- **DIRECTIONS FOR THIS TASK**: Pull out each line below that contains the string "tabrakan". Case counts.

▼

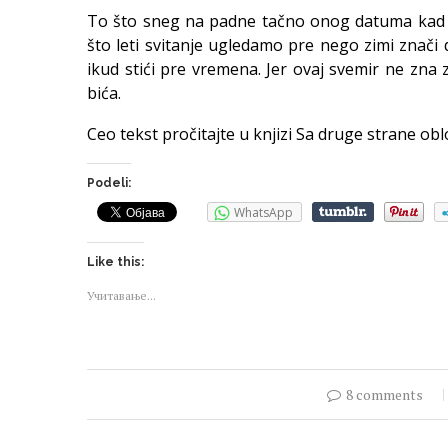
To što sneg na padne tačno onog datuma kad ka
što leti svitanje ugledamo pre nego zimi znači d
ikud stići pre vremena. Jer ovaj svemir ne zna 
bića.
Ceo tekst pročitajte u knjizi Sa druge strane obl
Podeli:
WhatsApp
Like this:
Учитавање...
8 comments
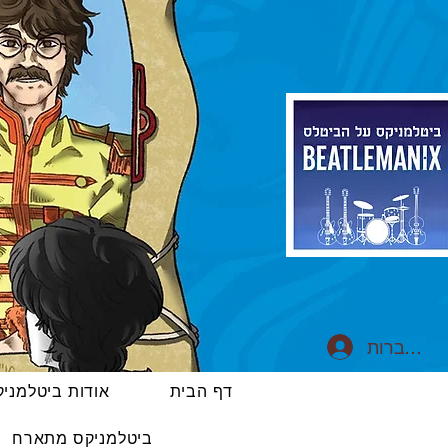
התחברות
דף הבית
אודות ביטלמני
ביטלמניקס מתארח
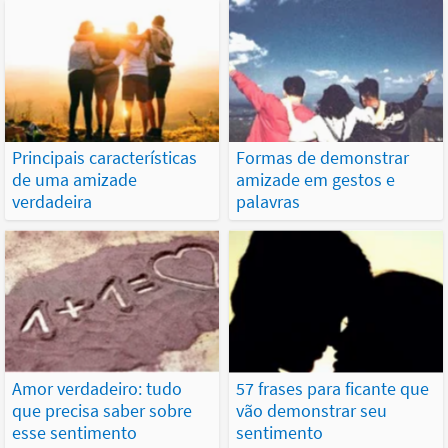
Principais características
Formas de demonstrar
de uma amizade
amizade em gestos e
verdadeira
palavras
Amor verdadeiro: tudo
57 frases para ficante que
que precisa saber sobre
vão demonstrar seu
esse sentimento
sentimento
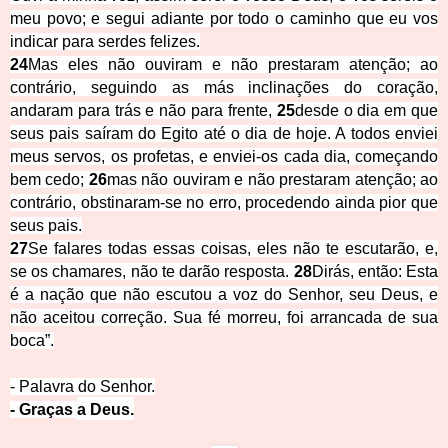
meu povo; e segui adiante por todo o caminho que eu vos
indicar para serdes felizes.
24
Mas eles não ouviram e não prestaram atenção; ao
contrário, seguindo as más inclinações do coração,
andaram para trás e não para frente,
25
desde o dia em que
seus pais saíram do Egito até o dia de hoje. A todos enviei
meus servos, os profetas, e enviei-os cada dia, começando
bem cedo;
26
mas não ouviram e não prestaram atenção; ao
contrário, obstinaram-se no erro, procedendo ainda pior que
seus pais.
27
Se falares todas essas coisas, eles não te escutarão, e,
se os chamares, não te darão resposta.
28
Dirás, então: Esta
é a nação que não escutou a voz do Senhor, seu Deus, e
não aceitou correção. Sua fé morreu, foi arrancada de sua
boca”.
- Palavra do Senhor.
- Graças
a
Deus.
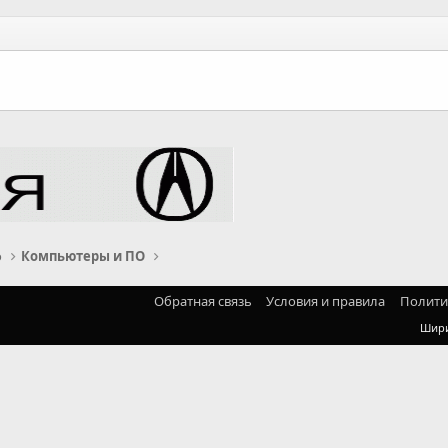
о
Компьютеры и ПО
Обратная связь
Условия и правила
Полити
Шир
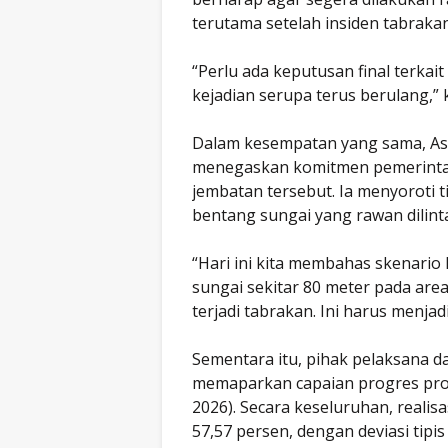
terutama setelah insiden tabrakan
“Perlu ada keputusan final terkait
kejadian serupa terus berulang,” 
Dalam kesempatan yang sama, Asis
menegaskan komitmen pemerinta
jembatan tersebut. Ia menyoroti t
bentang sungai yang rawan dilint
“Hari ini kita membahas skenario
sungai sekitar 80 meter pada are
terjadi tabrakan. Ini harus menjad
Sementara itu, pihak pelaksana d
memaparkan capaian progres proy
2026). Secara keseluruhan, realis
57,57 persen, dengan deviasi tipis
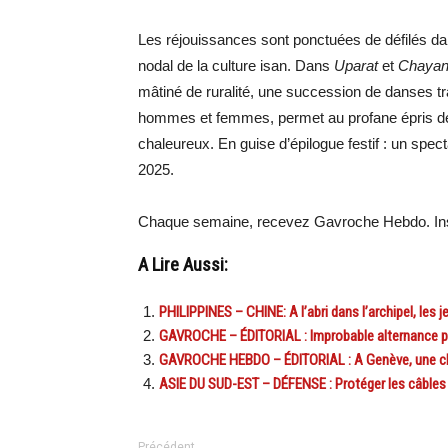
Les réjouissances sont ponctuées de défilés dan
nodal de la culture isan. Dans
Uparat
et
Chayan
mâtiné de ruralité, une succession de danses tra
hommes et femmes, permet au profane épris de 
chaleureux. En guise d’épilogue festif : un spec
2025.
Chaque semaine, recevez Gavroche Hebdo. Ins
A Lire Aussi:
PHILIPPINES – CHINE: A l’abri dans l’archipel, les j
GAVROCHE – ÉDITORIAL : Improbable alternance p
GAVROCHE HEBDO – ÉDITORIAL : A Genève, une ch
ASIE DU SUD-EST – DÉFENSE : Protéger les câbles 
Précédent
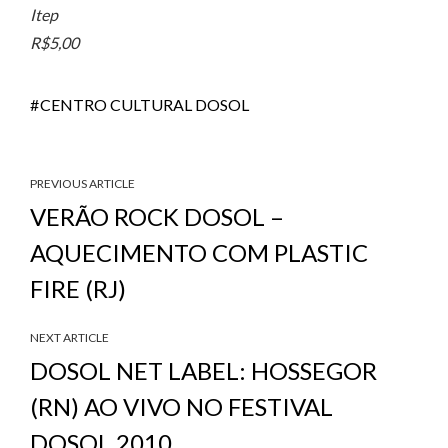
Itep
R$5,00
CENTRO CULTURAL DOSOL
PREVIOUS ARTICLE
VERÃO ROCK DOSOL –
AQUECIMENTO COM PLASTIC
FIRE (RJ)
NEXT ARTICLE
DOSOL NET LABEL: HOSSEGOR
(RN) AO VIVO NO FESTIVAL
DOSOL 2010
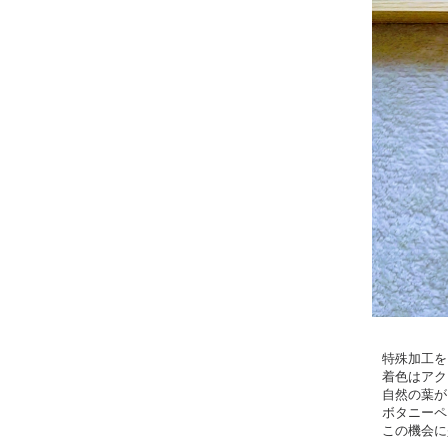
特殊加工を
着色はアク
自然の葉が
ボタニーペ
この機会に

▲

- **EXERCISE SOLUTION**:
terutama setelah insiden tabrakan
terjadi tabrakan. Ini harus menjad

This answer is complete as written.